● EXERCISE:
In the material below, begin at the line that has "index tip: (179, 221)", stop after the line that has "index dip: (243, 178)", and transcribe those lines exactly, without pictures.

(INFORMATION PROVIDED begins)

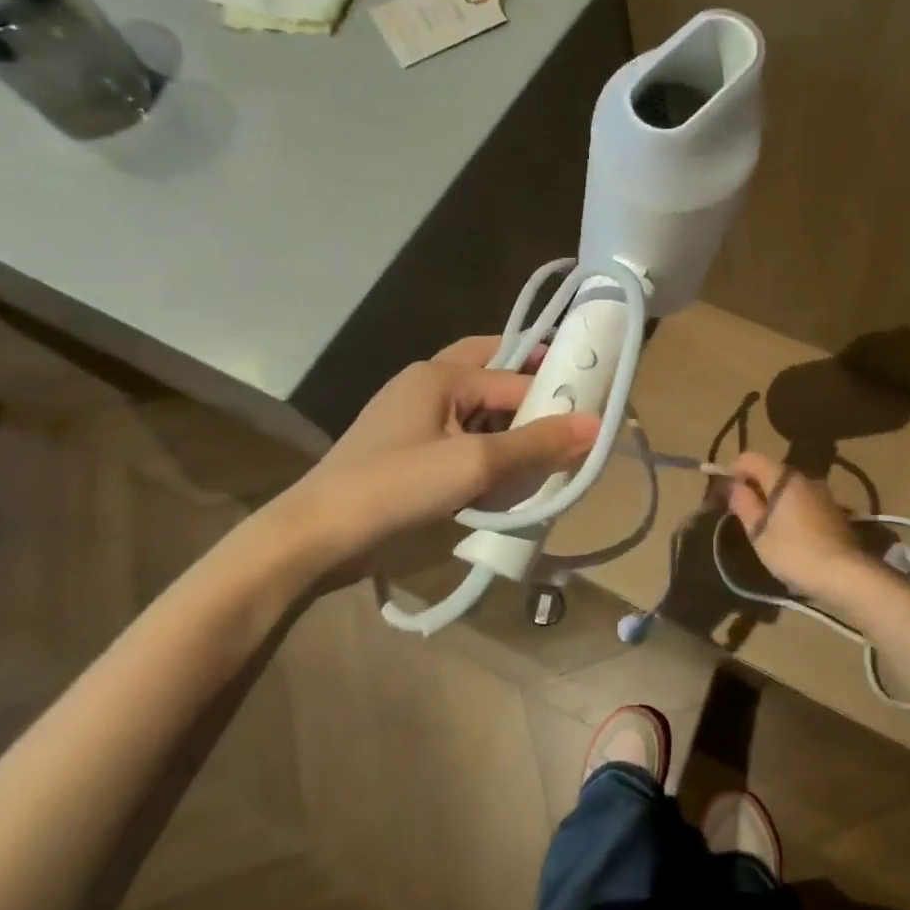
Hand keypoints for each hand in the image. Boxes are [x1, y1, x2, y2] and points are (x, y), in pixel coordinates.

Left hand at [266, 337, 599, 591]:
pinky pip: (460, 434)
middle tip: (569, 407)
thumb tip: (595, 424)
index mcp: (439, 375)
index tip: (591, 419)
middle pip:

(INFORMATION PROVIDED ends)
(INFORMATION PROVIDED begins)

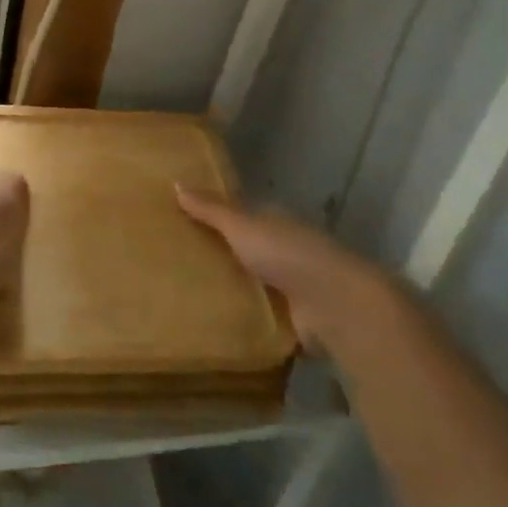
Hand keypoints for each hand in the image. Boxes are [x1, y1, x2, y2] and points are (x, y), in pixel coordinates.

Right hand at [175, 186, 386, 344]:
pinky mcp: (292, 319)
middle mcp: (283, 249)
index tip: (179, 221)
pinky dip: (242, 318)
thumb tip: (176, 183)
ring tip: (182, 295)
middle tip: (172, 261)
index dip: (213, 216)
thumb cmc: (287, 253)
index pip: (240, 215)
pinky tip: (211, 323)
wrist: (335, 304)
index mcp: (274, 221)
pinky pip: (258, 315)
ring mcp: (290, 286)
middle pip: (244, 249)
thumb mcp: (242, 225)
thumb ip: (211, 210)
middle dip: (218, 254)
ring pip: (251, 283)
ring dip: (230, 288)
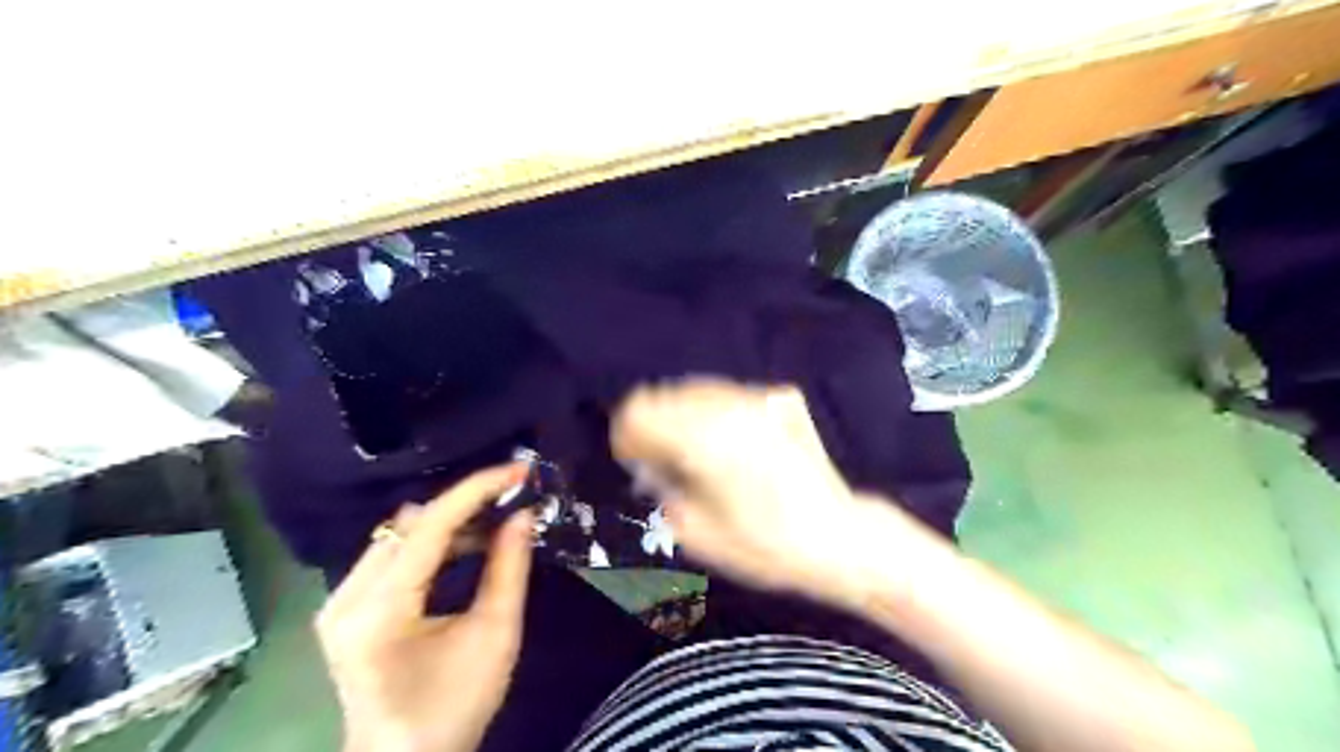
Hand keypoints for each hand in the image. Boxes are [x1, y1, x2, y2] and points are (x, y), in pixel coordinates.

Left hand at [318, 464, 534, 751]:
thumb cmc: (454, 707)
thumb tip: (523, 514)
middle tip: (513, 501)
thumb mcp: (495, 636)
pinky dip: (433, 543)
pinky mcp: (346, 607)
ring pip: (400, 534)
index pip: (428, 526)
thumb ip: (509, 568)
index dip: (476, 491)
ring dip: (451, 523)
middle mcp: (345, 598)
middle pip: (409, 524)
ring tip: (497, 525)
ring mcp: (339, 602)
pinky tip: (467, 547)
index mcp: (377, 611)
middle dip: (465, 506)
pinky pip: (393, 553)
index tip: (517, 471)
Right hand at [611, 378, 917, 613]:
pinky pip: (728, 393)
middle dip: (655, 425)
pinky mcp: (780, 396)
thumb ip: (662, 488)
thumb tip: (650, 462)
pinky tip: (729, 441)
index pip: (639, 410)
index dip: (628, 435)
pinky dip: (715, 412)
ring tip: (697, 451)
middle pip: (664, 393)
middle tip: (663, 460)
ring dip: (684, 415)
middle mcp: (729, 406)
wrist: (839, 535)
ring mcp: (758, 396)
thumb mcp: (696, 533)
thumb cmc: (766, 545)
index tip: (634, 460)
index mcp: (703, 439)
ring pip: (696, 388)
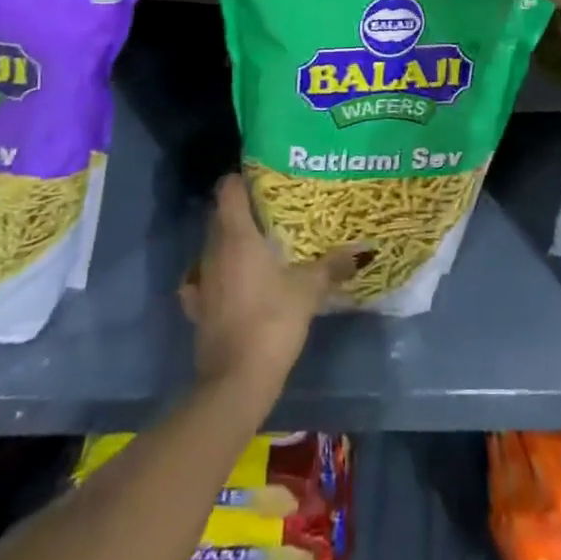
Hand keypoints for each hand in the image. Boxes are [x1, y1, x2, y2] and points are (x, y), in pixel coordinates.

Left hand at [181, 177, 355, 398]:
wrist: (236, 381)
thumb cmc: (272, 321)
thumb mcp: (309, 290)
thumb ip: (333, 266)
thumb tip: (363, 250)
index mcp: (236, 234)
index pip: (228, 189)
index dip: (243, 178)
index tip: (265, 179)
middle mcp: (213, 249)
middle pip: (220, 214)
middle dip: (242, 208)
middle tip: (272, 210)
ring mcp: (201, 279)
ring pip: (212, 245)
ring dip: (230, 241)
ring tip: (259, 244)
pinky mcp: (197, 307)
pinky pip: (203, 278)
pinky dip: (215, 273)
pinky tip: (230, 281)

(INFORMATION PROVIDED ends)

● ANSWER BOX:
index tip: (179, 221)
pinky dip: (242, 318)
thumb tip: (176, 183)
ring tip: (182, 295)
middle tip: (172, 261)
index dip: (213, 216)
thumb cmc: (287, 253)
index pip: (240, 215)
pinky tip: (211, 323)
wrist: (335, 304)
index mcp: (274, 221)
pinky pip: (258, 315)
ring mcp: (290, 286)
middle pip: (244, 249)
thumb mcp: (242, 225)
thumb ip: (211, 210)
middle dip: (218, 254)
ring pip: (251, 283)
ring dip: (230, 288)
Hand keypoints for each hand in the image. Boxes are [x1, y1, x2, y2] and points are (x, y), in pixel coordinates.

Left hand at [318, 464, 534, 751]:
thumb cmc: (454, 707)
thumb tip: (523, 514)
middle tip: (513, 501)
thumb mcp: (495, 636)
pinky dip: (433, 543)
pinky mcp: (346, 607)
ring pip: (400, 534)
index pip: (428, 526)
thumb ip: (509, 568)
index dip: (476, 491)
ring dip: (451, 523)
middle mcp: (345, 598)
middle pip: (409, 524)
ring tip: (497, 525)
ring mcp: (339, 602)
pinky tip: (467, 547)
index mcp: (377, 611)
middle dip: (465, 506)
pinky pip: (393, 553)
index tip: (517, 471)
Right hand at [611, 378, 917, 613]:
pinky pip: (728, 393)
middle dip: (655, 425)
pinky mcp: (780, 396)
thumb ip: (662, 488)
thumb tip: (650, 462)
pinky tip: (729, 441)
index pip: (639, 410)
index dip: (628, 435)
pinky dip: (715, 412)
ring tip: (697, 451)
middle pip: (664, 393)
middle tip: (663, 460)
ring dip: (684, 415)
middle mcp: (729, 406)
wrist: (839, 535)
ring mcp: (758, 396)
thumb mcp: (696, 533)
thumb cmc: (766, 545)
index tip: (634, 460)
index mcp: (703, 439)
ring pip: (696, 388)
Hand keypoints for each hand in the image. Boxes are [x1, y1, x2, y2] and points are (x, y), in pixel coordinates.

Left hand at [181, 177, 355, 398]:
wrist: (236, 381)
thumb cmc: (272, 321)
thumb mcp: (309, 290)
thumb ip: (333, 266)
thumb tip: (363, 250)
index mcp: (236, 234)
index pip: (228, 189)
index dip: (243, 178)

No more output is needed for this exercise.